The fingerprints of human-caused warming grew more pronounced as the decades wore on, driving a growing consensus among climate researchers. Earlier this year, the Intergovernmental Panel on Climate Change concluded that “it is unequivocal that human influence has warmed the atmosphere, ocean and land.”
What is a spin glass?
As researchers like Manabe and Hasselmann grappled with the climate, Giorgio Parisi’s muse from the late 1970s on was a physical system called a spin glass. This is a material containing magnetic particles — iron atoms, for instance — which you can think of as tiny bar magnets pointing either up or down. In work that strongly resonated with Hasselmann’s insights about weather and climate, Parisi studied how the back-and-forth flipping of spins affected the slow dynamics of the spin glass as a whole.
Spin glasses have captivated physicists like Parisi because of a phenomenon known as “frustration.” Imagine a simple spin glass consisting of three spins at corners of a triangle. Adjacent spins prefer to point in opposite directions.
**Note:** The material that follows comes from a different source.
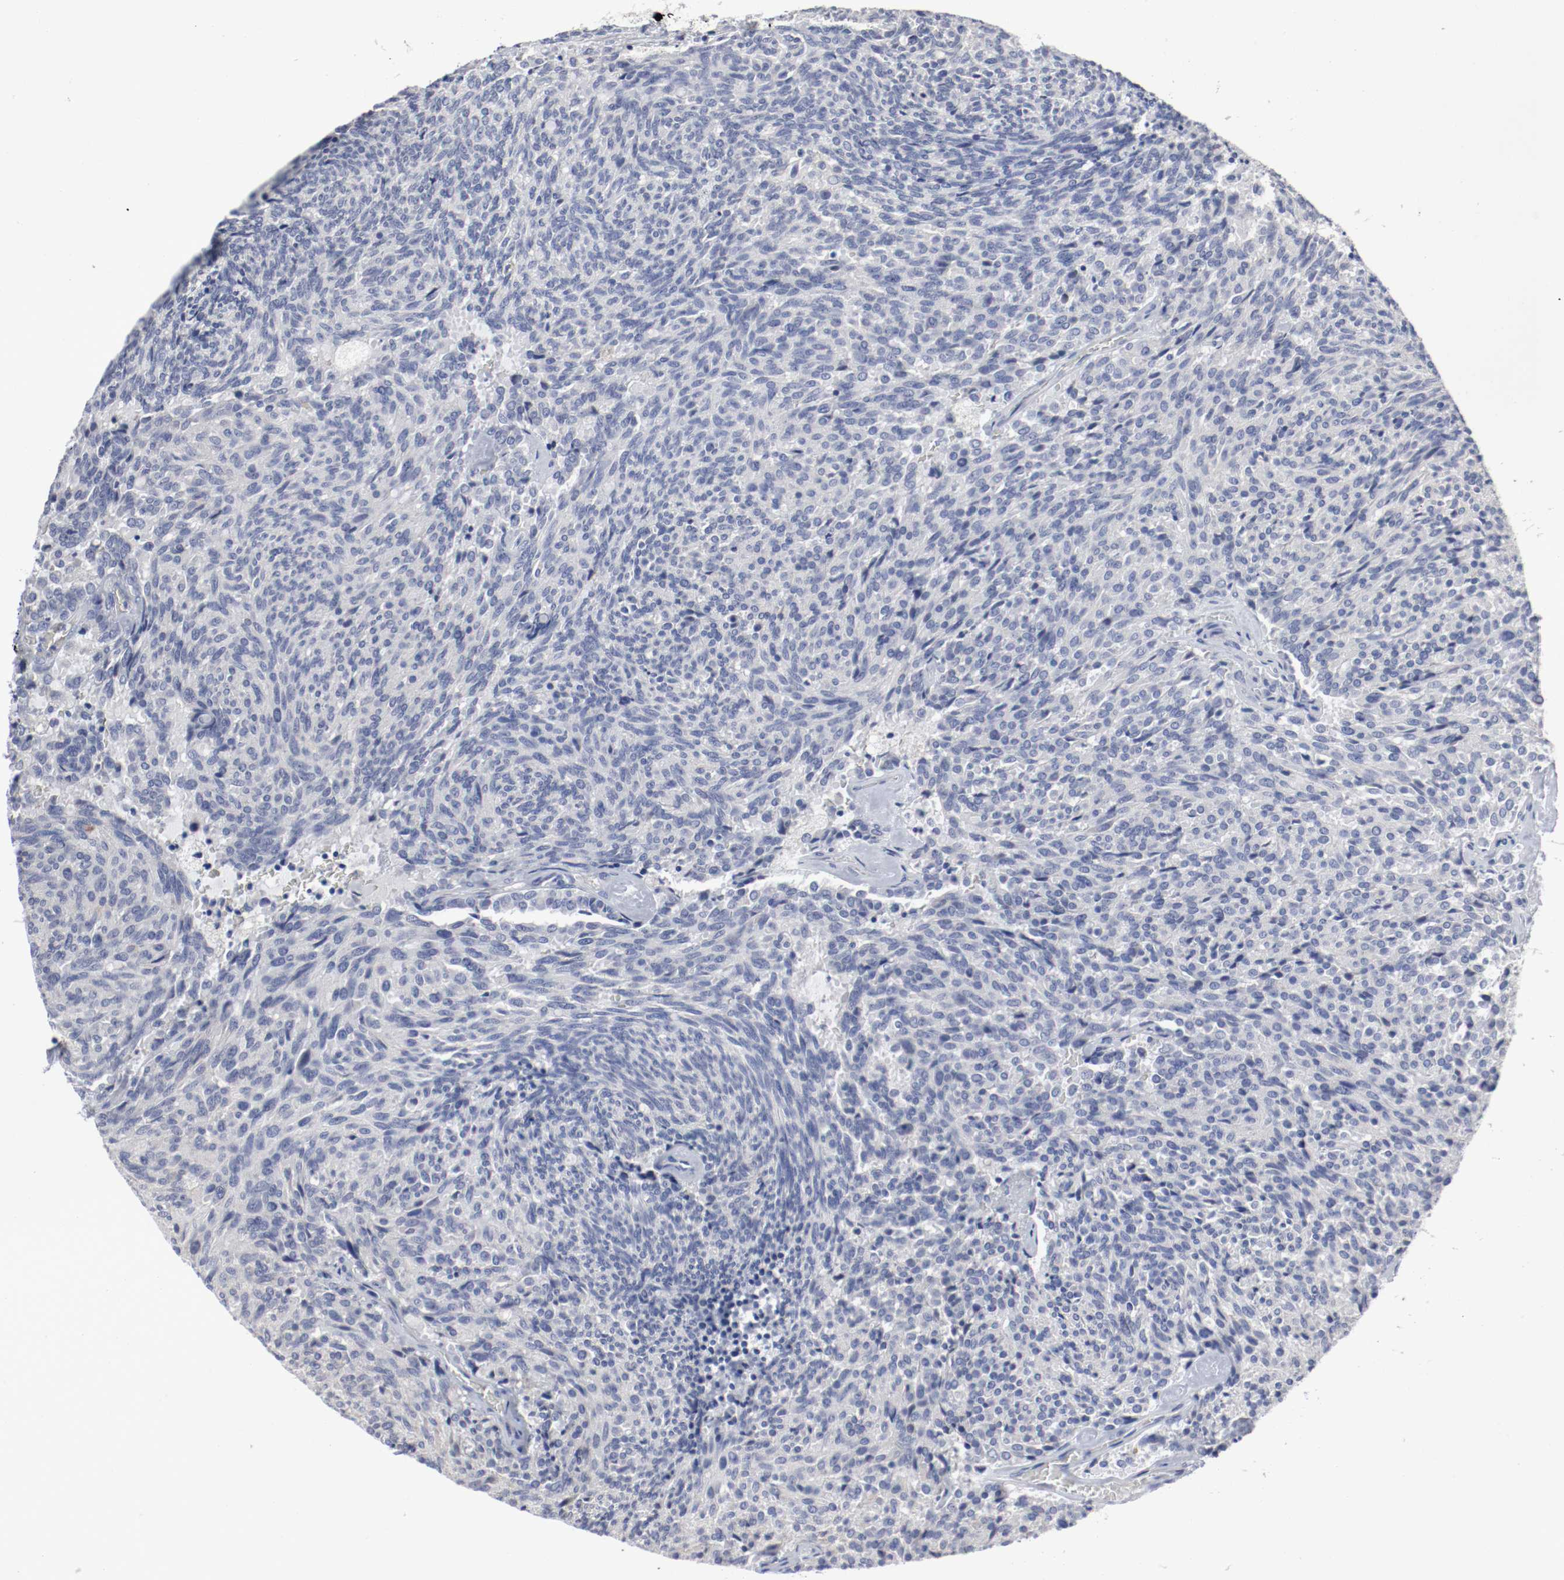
{"staining": {"intensity": "negative", "quantity": "none", "location": "none"}, "tissue": "carcinoid", "cell_type": "Tumor cells", "image_type": "cancer", "snomed": [{"axis": "morphology", "description": "Carcinoid, malignant, NOS"}, {"axis": "topography", "description": "Pancreas"}], "caption": "This is an immunohistochemistry micrograph of carcinoid. There is no positivity in tumor cells.", "gene": "FGFBP1", "patient": {"sex": "female", "age": 54}}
But the three spins, as they flip back and forth trying to attain a stable configuration, can’t all satisfy that constraint simultaneously; the system is what physicists call “frustrated.” Frustration means that spin glasses must compromise; they seek the least bad configuration. Parisi’s studies of how this plays out in spin glasses “were so deep,” according to the Nobel committee, “that they not only influenced physics, but also mathematics, biology, neuroscience and machine learning, because all these fields include problems that are directly related to frustration.”
Editor’s Note: Giorgio Parisi has received funding from the Simons Foundation, which also funds this editorially independent magazine. Simons Foundation funding decisions have no influence on our coverage.
This post has been updated with additional details about the award-winning work.